We’ve been back in the States now for about 2 months, half of our visit is over. My kids quite honestly are dreading our return to life overseas. They have seen, tasted, and experienced the good, easy life here, and are not so sure they want to trade it in. There are days when I struggle with this too. Days when I ask myself if it is really worth the sacrifice. Days I wish for that house with the nice white picket fence, and all it entails.
As our days drew near to come to the States, my kids were counting down the days, but I was dreading the day. This was much to my kids dismay, and confusion. And it was not because I didn’t want to come, it was because I knew that once I had been here awhile, how difficult it would be to leave once more.
This past weekend as we drove to Arkansas to share about Nepal. I read a verse that I have not been able to shake. In Luke 9:24 it says, “For whoever wants to save His life will lose it, but whoever loses His life for Me will save it.” In essence, losing to gain. And the Lord placed a balm upon my weary heart and said, “An earthly loss, for a heavenly gain.”
This does not make it any easier as the days pass all too quick. It doesn’t lessen the heart ache of the things my kids miss out on here, to live there. It doesn’t change the hurt of goodbye. And yet, it does bring it all into perspective.
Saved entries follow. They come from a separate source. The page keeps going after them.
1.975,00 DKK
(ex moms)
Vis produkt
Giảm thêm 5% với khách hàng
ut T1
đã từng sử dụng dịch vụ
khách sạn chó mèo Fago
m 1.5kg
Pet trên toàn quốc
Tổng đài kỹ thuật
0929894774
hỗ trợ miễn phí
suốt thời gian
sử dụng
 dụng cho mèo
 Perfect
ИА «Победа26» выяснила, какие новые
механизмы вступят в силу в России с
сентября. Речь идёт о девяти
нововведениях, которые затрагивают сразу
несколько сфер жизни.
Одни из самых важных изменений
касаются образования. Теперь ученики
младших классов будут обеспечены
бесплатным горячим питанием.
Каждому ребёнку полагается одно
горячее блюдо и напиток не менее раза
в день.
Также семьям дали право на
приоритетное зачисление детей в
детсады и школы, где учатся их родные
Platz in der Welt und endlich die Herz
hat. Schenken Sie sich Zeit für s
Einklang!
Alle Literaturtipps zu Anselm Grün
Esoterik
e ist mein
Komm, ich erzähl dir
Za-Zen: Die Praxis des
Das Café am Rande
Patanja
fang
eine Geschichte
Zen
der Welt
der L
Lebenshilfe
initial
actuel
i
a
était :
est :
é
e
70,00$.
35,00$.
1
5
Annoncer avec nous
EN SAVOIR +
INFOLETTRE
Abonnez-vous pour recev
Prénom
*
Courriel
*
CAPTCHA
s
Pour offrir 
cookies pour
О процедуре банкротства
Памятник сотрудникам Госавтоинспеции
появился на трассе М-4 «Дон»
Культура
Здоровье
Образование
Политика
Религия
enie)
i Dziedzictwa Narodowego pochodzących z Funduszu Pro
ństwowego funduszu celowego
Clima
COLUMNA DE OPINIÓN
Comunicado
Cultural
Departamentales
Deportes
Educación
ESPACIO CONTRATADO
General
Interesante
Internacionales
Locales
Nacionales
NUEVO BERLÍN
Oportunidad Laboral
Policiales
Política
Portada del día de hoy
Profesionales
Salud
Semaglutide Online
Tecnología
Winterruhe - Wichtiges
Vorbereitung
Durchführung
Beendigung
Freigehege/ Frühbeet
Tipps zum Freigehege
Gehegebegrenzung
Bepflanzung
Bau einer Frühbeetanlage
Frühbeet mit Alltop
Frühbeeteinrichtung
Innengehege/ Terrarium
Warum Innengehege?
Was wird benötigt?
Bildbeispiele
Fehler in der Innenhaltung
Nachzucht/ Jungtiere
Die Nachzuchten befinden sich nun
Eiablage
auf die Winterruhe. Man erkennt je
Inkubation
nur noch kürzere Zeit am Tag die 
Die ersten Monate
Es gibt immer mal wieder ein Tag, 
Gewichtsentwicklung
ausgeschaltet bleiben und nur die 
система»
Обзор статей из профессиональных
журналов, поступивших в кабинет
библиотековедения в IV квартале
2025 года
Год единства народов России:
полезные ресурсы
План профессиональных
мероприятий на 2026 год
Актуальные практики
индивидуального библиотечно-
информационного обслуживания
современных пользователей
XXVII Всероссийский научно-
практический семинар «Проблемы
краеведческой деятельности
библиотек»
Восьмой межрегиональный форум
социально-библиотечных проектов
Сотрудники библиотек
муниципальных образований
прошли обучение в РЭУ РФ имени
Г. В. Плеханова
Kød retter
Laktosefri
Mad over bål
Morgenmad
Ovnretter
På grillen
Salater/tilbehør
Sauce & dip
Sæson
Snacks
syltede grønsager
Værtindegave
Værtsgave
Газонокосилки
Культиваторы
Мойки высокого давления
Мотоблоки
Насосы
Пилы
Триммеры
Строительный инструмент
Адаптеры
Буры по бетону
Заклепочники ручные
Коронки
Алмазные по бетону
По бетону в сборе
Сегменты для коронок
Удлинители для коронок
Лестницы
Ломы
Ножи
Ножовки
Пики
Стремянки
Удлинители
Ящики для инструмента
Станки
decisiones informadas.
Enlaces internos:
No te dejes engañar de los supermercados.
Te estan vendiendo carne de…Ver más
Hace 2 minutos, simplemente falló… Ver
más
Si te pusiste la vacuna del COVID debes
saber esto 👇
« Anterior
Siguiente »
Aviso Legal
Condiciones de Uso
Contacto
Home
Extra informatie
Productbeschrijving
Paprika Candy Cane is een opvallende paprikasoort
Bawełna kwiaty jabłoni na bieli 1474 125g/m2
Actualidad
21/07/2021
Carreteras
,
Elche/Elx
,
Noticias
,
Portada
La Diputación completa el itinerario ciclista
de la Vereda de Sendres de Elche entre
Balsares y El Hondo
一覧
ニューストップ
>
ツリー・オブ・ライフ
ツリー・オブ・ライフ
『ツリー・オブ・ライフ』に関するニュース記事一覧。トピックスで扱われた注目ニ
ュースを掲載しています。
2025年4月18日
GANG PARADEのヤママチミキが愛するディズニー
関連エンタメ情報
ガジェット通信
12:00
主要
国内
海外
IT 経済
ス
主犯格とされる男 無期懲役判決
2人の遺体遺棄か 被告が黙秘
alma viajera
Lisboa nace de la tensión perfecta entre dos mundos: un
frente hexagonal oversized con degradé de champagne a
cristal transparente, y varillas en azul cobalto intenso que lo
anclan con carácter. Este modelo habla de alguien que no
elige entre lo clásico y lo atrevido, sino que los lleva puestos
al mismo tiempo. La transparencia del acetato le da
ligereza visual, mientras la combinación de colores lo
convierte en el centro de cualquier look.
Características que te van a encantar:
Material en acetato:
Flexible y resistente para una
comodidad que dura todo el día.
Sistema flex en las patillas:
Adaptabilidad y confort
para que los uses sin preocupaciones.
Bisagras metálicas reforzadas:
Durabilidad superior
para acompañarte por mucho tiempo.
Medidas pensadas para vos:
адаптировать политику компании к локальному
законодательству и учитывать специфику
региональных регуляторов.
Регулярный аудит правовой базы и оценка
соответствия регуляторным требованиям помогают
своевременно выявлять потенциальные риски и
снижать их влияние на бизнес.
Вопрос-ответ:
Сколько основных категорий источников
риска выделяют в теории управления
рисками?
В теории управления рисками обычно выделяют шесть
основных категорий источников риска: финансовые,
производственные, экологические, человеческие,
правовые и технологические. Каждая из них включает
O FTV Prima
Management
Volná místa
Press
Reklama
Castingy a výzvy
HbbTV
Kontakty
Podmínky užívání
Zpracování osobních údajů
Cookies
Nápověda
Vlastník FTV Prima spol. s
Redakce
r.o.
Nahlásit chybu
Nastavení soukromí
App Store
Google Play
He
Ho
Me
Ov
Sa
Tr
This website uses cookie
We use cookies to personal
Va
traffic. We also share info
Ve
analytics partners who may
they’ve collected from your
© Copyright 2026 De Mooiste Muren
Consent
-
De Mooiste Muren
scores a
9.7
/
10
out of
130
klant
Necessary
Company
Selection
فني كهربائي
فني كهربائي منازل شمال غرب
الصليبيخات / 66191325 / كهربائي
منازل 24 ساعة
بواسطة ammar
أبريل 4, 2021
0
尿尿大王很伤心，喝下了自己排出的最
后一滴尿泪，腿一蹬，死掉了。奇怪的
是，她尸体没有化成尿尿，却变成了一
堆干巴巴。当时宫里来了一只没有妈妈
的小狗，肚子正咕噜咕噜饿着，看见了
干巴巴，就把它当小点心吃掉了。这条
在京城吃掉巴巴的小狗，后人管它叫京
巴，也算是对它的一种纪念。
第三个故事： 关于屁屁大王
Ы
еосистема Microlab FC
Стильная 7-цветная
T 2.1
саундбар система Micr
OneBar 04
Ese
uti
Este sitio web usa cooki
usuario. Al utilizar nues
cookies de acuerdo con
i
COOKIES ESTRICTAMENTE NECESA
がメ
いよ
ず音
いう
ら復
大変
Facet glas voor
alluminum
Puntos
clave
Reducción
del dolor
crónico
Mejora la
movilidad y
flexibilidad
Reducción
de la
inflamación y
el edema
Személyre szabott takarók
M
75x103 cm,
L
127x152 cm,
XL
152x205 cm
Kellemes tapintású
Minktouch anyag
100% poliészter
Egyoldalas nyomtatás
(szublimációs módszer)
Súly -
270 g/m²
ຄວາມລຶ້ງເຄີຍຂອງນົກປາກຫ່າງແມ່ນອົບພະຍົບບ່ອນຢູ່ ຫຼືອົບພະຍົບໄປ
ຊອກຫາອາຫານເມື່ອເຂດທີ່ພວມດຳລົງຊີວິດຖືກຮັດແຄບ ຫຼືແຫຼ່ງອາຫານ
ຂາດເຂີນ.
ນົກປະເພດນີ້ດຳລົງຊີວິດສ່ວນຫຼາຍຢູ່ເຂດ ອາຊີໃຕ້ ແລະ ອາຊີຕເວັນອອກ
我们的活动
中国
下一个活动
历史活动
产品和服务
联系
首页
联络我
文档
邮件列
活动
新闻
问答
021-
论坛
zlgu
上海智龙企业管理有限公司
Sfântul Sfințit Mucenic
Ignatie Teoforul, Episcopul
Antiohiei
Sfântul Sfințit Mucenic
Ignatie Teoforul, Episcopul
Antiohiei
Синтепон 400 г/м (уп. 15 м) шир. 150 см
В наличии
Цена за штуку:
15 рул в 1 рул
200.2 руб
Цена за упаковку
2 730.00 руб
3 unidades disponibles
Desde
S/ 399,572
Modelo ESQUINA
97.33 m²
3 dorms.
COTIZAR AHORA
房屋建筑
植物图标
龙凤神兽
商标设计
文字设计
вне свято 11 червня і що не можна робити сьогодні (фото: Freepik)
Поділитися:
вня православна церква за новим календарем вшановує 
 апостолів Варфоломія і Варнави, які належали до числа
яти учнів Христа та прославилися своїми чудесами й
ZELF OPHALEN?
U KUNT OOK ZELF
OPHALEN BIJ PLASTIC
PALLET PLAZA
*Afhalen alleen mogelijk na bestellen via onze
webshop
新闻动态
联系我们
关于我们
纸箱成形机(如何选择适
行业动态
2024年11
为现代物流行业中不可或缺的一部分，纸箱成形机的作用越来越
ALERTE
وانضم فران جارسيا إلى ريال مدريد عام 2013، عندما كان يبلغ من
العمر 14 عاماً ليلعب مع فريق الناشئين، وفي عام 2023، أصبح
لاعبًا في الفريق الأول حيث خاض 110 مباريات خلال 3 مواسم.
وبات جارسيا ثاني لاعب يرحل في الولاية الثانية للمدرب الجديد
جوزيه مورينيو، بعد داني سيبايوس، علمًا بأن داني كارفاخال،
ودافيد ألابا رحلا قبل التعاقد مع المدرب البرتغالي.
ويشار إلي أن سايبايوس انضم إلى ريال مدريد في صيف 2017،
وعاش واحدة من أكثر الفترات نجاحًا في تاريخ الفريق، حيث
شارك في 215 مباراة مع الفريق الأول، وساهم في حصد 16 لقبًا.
We loose in order to gain.
Luke 9:51 states, “As the time approached for him to be taken up to heaven, Jesus resolutely set out for Jerusalem.” Though He knew what was to come, He set His heart, mind, and eyes upon doing the Father’s will. It is my prayer that as our time draws near to return, the Lord will enable this of me as well. All the while, listening carefully as He whispers, “You lose to gain.”
This gain is both here and now, and this gain is heavenly. For though we lose out on a lot of things living there rather than here. We gain so much more there as well. We have the blessed opportunity to be His hands and His feet. To love and be loved by a beautiful people. Our kids get to experience things most of their friends will never have opportunity for. So it is certainly not all loss, now. There is much gain as well.
How about you? What is the Lord asking you to give up or loose for Him? Believe me, I know it feels seemingly more than you can bear, and yet I believe the reward far outweighs the loss, both now and in eternity.
Loosing to gain, an indeed contrast to what the world declares, even to what our friends or family may understand.
Yet, rest assured, the Lord sees and He knows. He recognizes the sacrifice you are making and He is pleased!